Salon.com Life | The girth of a nation:

Your book points out that the rates of dieting continue to skyrocket even while the country's average weight had risen. Why?

The connection is causal. Dieting makes people heavier than they would be otherwise. There are a lot of studies where if you take two cohorts of people of the same initial weight and compare people who diet and people who don't, in the long term people who diet weigh more than the people who don't.

2 Comments:

At 5:31 PM, Alexa said...

I think people who diet tend to overeat in the first place.
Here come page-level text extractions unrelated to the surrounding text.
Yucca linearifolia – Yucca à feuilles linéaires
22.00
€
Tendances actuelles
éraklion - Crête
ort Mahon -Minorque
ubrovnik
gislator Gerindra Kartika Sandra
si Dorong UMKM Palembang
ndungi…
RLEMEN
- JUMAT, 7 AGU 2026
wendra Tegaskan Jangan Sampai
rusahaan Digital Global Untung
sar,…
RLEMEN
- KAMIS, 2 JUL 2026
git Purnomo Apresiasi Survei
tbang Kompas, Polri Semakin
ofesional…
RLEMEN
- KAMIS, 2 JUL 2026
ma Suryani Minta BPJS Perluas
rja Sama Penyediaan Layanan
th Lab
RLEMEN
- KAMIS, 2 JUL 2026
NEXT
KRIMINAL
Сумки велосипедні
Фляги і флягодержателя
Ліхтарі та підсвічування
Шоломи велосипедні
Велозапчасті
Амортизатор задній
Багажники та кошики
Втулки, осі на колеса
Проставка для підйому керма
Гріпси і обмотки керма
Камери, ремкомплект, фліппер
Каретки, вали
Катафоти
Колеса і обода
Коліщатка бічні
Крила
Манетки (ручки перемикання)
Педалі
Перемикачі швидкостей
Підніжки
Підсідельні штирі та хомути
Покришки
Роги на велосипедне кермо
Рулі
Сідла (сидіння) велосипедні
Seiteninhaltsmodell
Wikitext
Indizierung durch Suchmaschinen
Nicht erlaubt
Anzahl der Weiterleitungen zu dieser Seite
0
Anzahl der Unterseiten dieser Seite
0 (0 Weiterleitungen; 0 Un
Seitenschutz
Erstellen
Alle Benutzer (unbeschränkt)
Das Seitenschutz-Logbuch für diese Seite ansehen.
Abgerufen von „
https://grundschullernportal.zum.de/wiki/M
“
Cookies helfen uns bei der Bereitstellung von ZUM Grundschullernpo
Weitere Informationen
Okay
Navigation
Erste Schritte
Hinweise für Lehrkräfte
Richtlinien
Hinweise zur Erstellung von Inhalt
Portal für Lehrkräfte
And those who diet generally don't do it right--and then, of course, they binge all over the place. I'm a full-time dieter. Once at 153 pounds, I am now down to 131. It only took three months. But I didn't do it casually or excessively. I gradually took all sugar out of my diet. I didn't weigh myself except once a week to check my progress. And I didn't let any weight gain during the diet throw me off. I also exercise three or four times a week. My diet is for life. I can't expect to go back to the way I was eating and not gain back every pound I've lost. It doesn't work that way... So dieting is good and can save lives, but it has to be done right--consistently, cautiously, and slowly.

 
At 8:33 AM, betsyl said...

alexa, i'm sorry if i've given the impression that i'm interested in your personal short term success story of dieting. because i'm not. for the record, you started out at a lower weight than i have ever been while at my full height. i currently weigh approximately one hundred pounds more than you did three months ago.

the part of this story where you thought you were fat and needed to lose twenty pounds is the part i'm interested in.

i hope that whatever you choose to do works out and leaves you happy and healthy. and as long as it involves dieting, i'd rather you didn't talk about it here.